Chapter 3
Early Age Concrete
Early age concrete is defined as concrete from the time of final set to the time before the concrete achieves its characteristic strength. Usually the ages before 28 days are considered early ages. The problems of early age concrete, which are described in this chapter are:
-temperature cracking
-autogenous shrinkage.
3.1 Temperature Cracking
Temperature cracking is one of the important problems for pouring big volume concrete structures especially if the placing duration of the concrete cannot be made slowly. The work of pouring large volume of concrete is usually referred to as mass concrete work.
In massive concrete structures such as dams and mat foundations, temperature gradients occur inside the concrete due to heat of hydration. Consequently thermal stresses are developed. Since concrete possesses a low thermal conductivity, the produced heat is accumulated in the concrete. The accumulated hydration heat with temperature gradient can induce cracks especially at early age of concrete.
Cracks are formed at the early age state because heat is mostly generated and accumulated in the mass concrete causing maximum temperature at the early age state. Another factor is that strength of the concrete at the early age state is still low.
Thermal cracking reduced quality and durability of concrete and effects the serviceability of concrete structures is long term. Therefore, if is necessary to prevent the early-age thermal cracking to ensure that concrete structure can achieve its design service life.
3.1.1 Mechanisms
1) Cracking due to self-restraint within the concrete mass
The reactions between compounds in cement and water, or called hydration reactions, are exothermic reactions. The reactions generate heat and the rate of heat generation is rapid at a few hours after mixing the water with cement until a few days. The rate of heat generation slows down after a few days. As concrete has low thermal conductivity especially at the early ages, the generated heat slowly transfers to the outside environment and then accumulates in the concrete causing high temperature inside the concrete mass.

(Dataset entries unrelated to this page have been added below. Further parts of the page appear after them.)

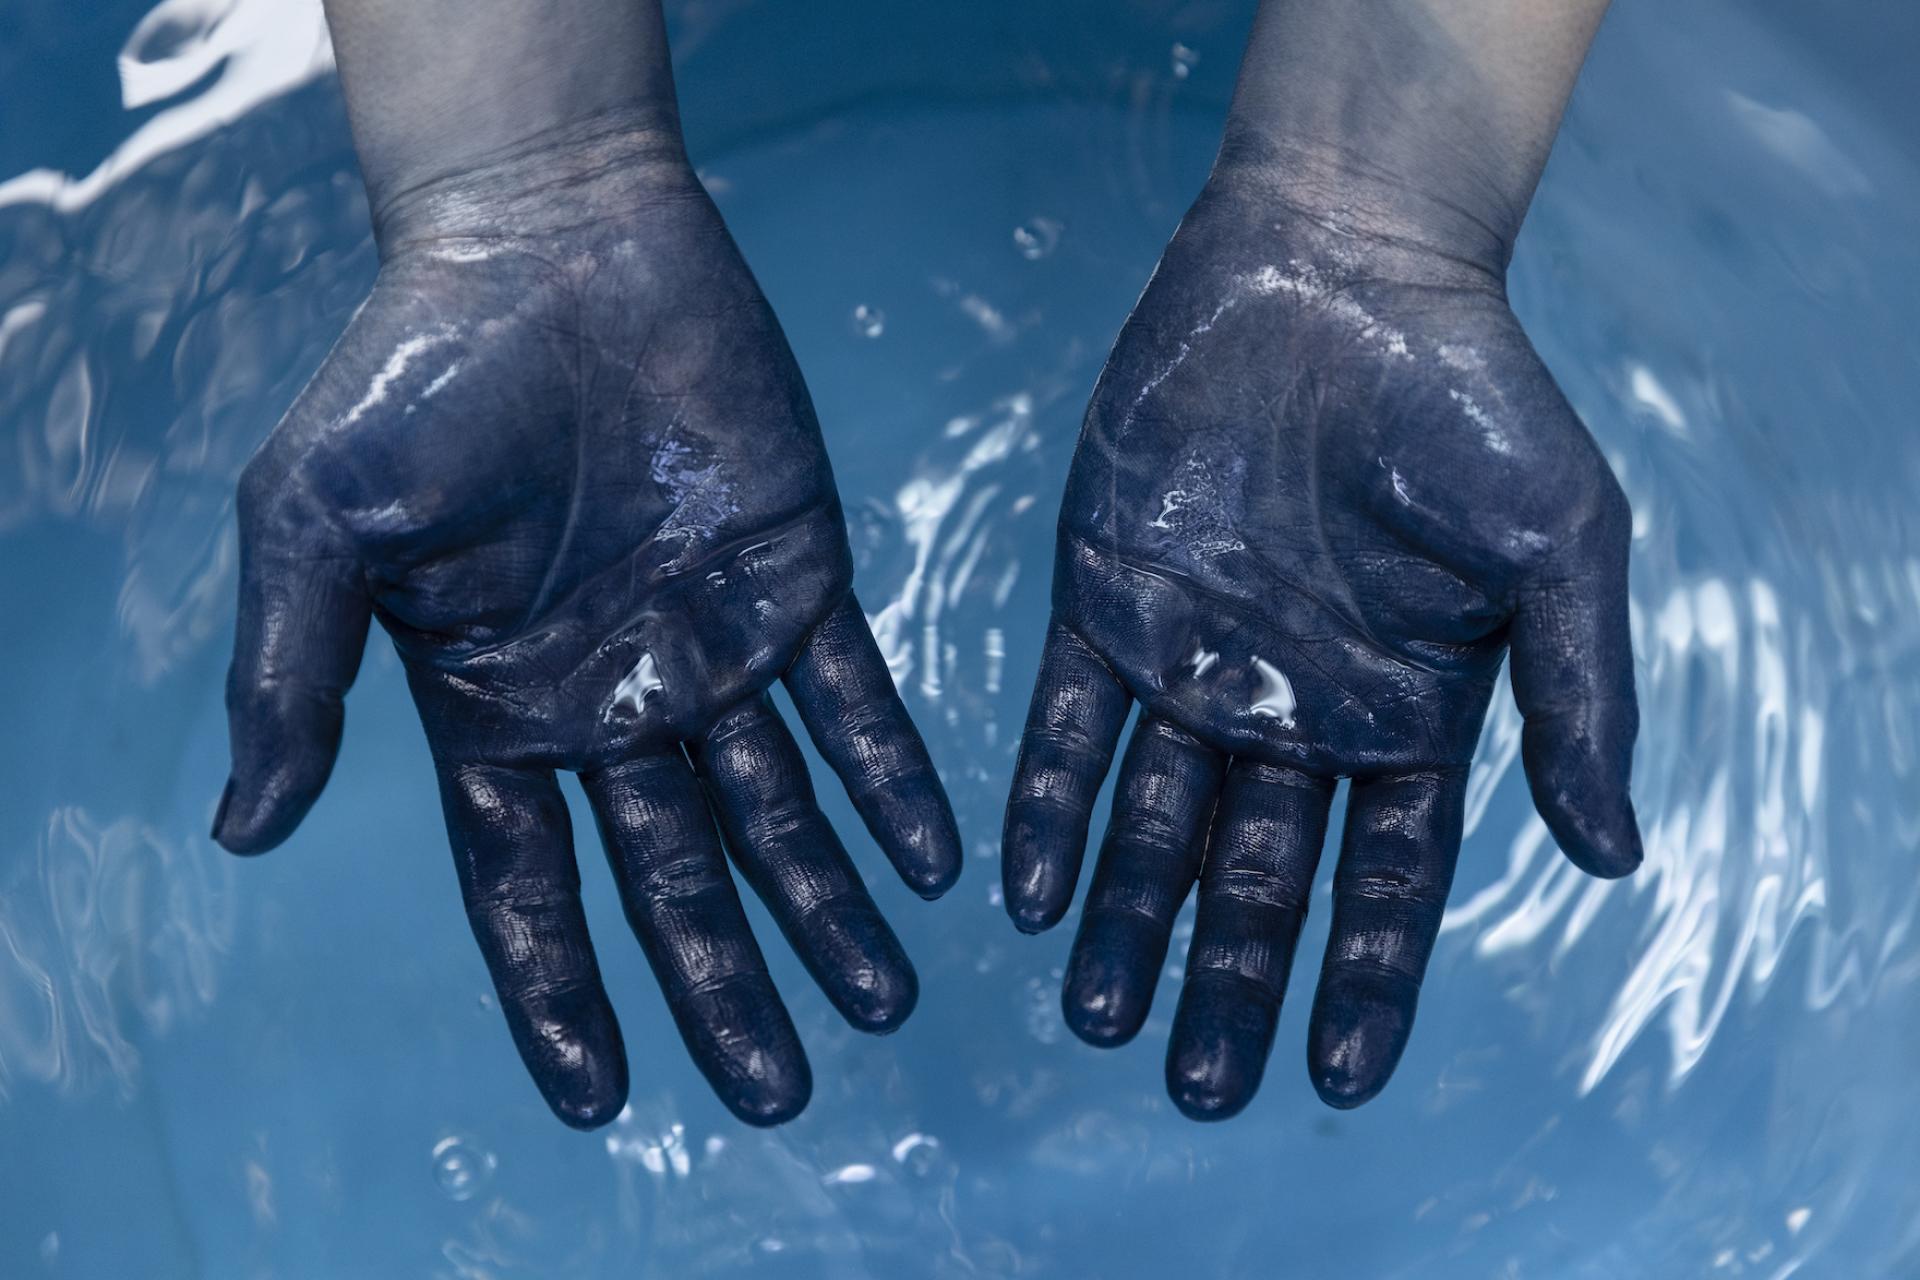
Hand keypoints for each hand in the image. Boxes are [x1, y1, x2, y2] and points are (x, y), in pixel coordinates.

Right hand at [213, 123, 960, 1127]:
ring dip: (832, 909)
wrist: (552, 235)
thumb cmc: (416, 369)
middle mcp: (611, 698)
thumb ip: (290, 675)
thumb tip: (242, 832)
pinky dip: (895, 781)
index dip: (562, 995)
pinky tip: (936, 861)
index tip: (606, 1099)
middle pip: (677, 880)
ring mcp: (712, 643)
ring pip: (783, 812)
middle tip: (785, 1094)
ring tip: (889, 1005)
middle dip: (729, 986)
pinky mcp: (800, 577)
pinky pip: (857, 703)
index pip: (532, 888)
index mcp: (495, 708)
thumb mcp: (315, 525)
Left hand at [1002, 172, 1640, 1119]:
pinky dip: (1045, 808)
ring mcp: (1192, 656)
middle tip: (1195, 1090)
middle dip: (1228, 984)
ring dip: (1123, 921)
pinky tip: (1025, 895)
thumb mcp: (1560, 550)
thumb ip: (1579, 702)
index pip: (1382, 880)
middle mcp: (1292, 705)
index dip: (1362, 982)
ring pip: (1149, 822)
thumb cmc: (1469, 393)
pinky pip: (1066, 726)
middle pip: (1256, 878)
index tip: (1333, 1081)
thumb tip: (1613, 861)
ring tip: (1092, 1017)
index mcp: (1406, 710)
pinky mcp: (1103, 599)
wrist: (1336, 260)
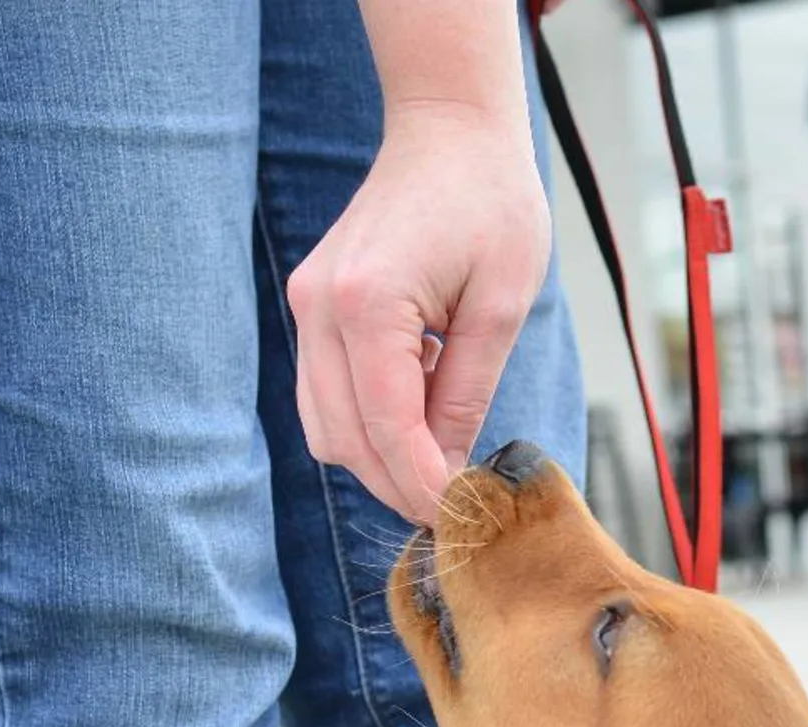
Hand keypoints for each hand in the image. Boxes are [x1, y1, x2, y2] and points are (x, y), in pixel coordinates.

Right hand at [287, 105, 549, 523]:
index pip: (387, 427)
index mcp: (368, 303)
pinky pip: (324, 390)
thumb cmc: (490, 200)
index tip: (459, 517)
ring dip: (376, 457)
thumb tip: (450, 470)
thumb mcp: (501, 304)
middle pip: (343, 437)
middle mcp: (320, 308)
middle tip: (453, 508)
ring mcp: (306, 305)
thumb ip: (467, 392)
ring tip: (438, 463)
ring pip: (323, 423)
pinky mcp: (311, 303)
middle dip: (396, 482)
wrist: (448, 129)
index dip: (421, 483)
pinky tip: (416, 415)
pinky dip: (365, 420)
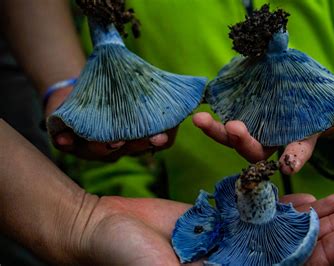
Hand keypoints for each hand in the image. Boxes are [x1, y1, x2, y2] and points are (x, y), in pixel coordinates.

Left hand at [45, 89, 176, 160]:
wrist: (79, 90)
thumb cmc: (115, 88)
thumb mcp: (137, 84)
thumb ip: (157, 85)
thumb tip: (194, 87)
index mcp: (142, 135)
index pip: (159, 141)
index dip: (161, 139)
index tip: (161, 135)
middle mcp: (121, 145)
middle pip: (130, 148)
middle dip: (133, 144)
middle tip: (132, 138)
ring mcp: (96, 147)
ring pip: (100, 151)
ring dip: (101, 146)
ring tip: (102, 139)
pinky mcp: (71, 143)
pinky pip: (68, 146)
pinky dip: (66, 143)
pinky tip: (63, 140)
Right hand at [67, 192, 333, 264]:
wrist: (100, 230)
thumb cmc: (125, 258)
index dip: (326, 254)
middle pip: (297, 251)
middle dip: (332, 233)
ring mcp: (230, 242)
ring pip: (283, 229)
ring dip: (314, 215)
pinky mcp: (219, 218)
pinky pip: (257, 210)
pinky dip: (280, 202)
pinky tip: (304, 193)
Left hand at [193, 103, 333, 174]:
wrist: (307, 101)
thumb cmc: (332, 109)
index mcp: (301, 144)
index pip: (298, 152)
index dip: (295, 156)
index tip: (290, 161)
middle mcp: (277, 146)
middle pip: (262, 151)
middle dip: (248, 145)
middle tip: (235, 132)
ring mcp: (258, 137)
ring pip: (239, 142)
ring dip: (222, 134)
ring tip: (205, 122)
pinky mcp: (244, 126)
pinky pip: (226, 128)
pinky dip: (213, 123)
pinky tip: (199, 114)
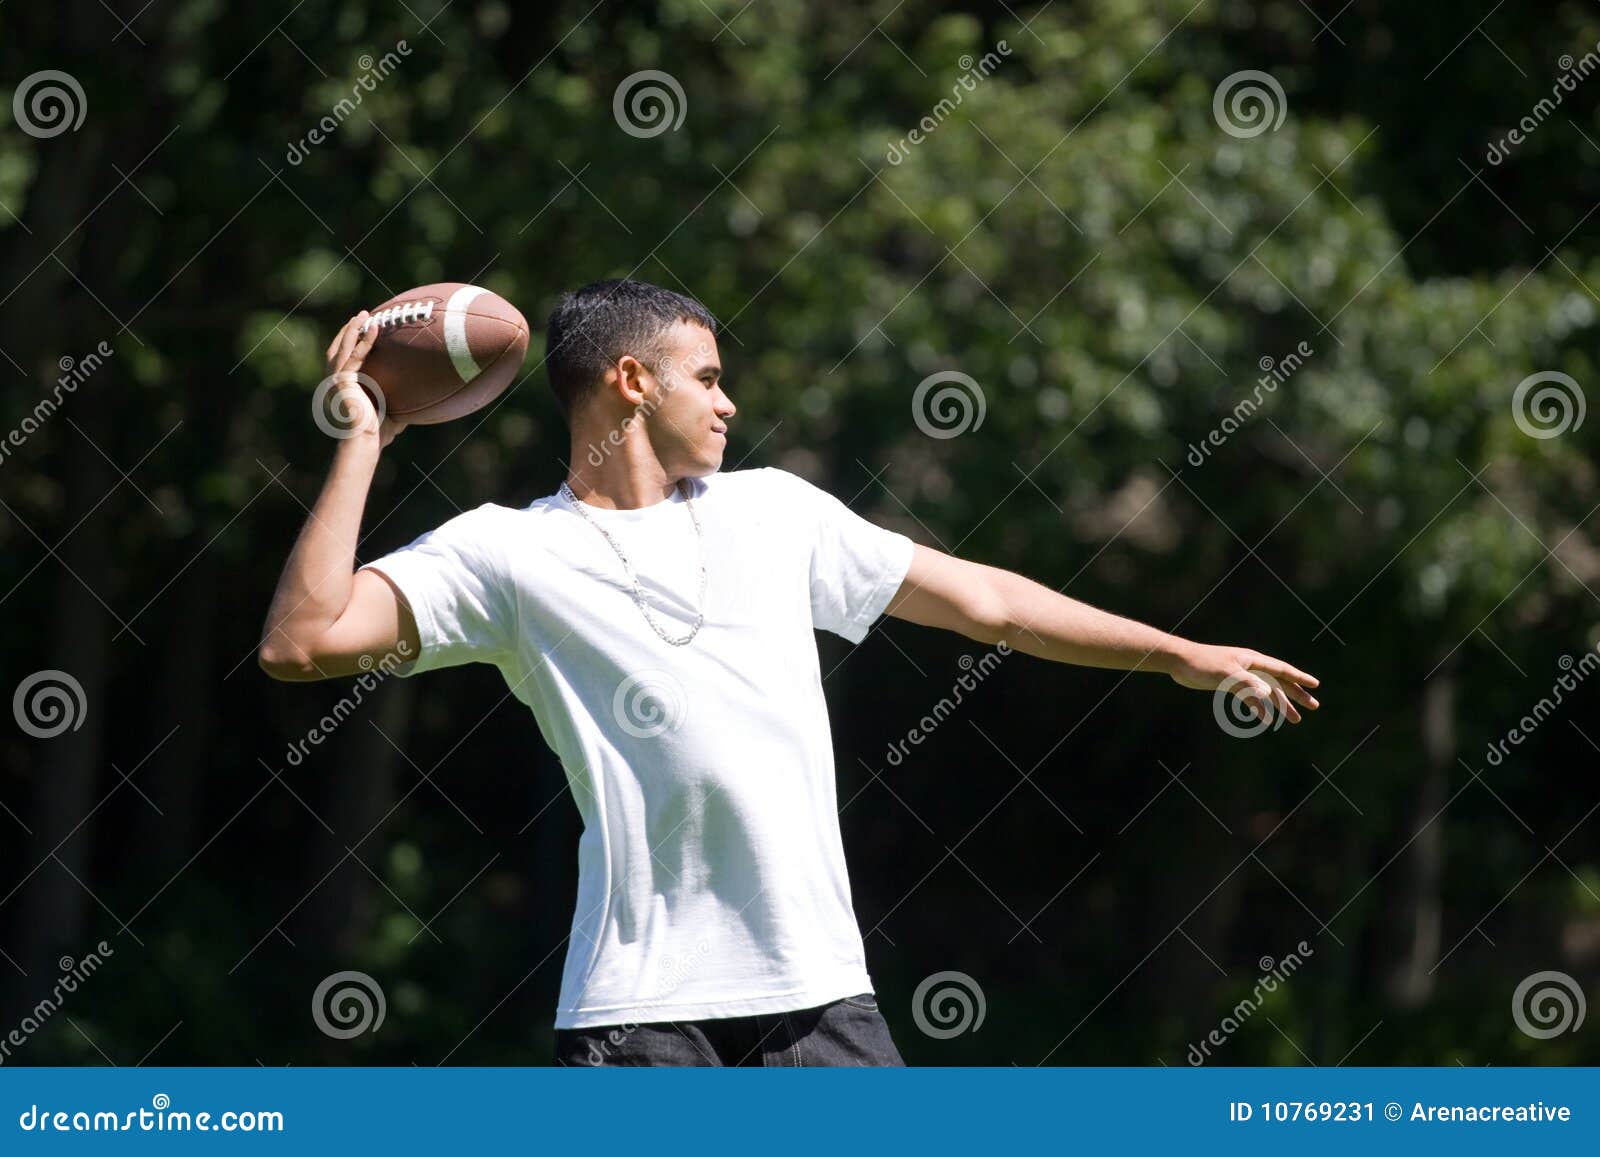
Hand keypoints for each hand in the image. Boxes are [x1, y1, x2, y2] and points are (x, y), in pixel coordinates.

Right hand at [323, 311, 406, 447]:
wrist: (365, 442)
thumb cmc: (377, 434)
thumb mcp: (391, 414)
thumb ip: (399, 404)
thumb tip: (419, 403)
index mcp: (343, 387)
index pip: (343, 359)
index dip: (349, 343)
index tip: (361, 330)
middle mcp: (336, 381)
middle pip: (338, 348)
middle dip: (348, 331)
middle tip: (361, 316)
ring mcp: (337, 380)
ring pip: (343, 347)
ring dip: (353, 329)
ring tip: (364, 315)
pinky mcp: (343, 381)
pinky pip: (355, 356)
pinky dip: (364, 341)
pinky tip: (375, 328)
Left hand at [1165, 641, 1319, 724]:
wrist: (1180, 662)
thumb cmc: (1203, 663)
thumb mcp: (1226, 674)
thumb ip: (1247, 683)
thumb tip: (1267, 695)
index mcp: (1253, 661)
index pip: (1282, 670)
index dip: (1299, 678)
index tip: (1316, 685)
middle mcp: (1251, 667)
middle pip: (1280, 682)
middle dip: (1296, 695)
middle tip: (1314, 707)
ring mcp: (1241, 676)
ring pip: (1267, 692)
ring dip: (1281, 705)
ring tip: (1296, 720)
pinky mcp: (1230, 685)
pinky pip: (1252, 698)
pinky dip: (1261, 708)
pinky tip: (1267, 720)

The temperature gradient will be more serious when rate of concrete placing is faster, the concrete section is larger and thicker, wind is stronger and relative humidity is lower.
The temperature difference within the concrete mass will create differential volume change which results in self-equilibrating stresses within the mass of concrete.
If the developed tensile stress due to the self-restraint becomes higher than the tensile strength, cracks will developed at the location of the highest temperature ingredient which is usually on or near the exposed surfaces.
The self-restraint cracking usually happens is the mass concrete during the temperature-rising period. The cracking patterns are usually random like map cracking. Fig.3.1 shows an example of the cracks observed on the surface of a concrete footing about a few days after casting. The cracks are thought to be temperature cracks, but not plastic shrinkage cracks, because curing of the footing had been done properly.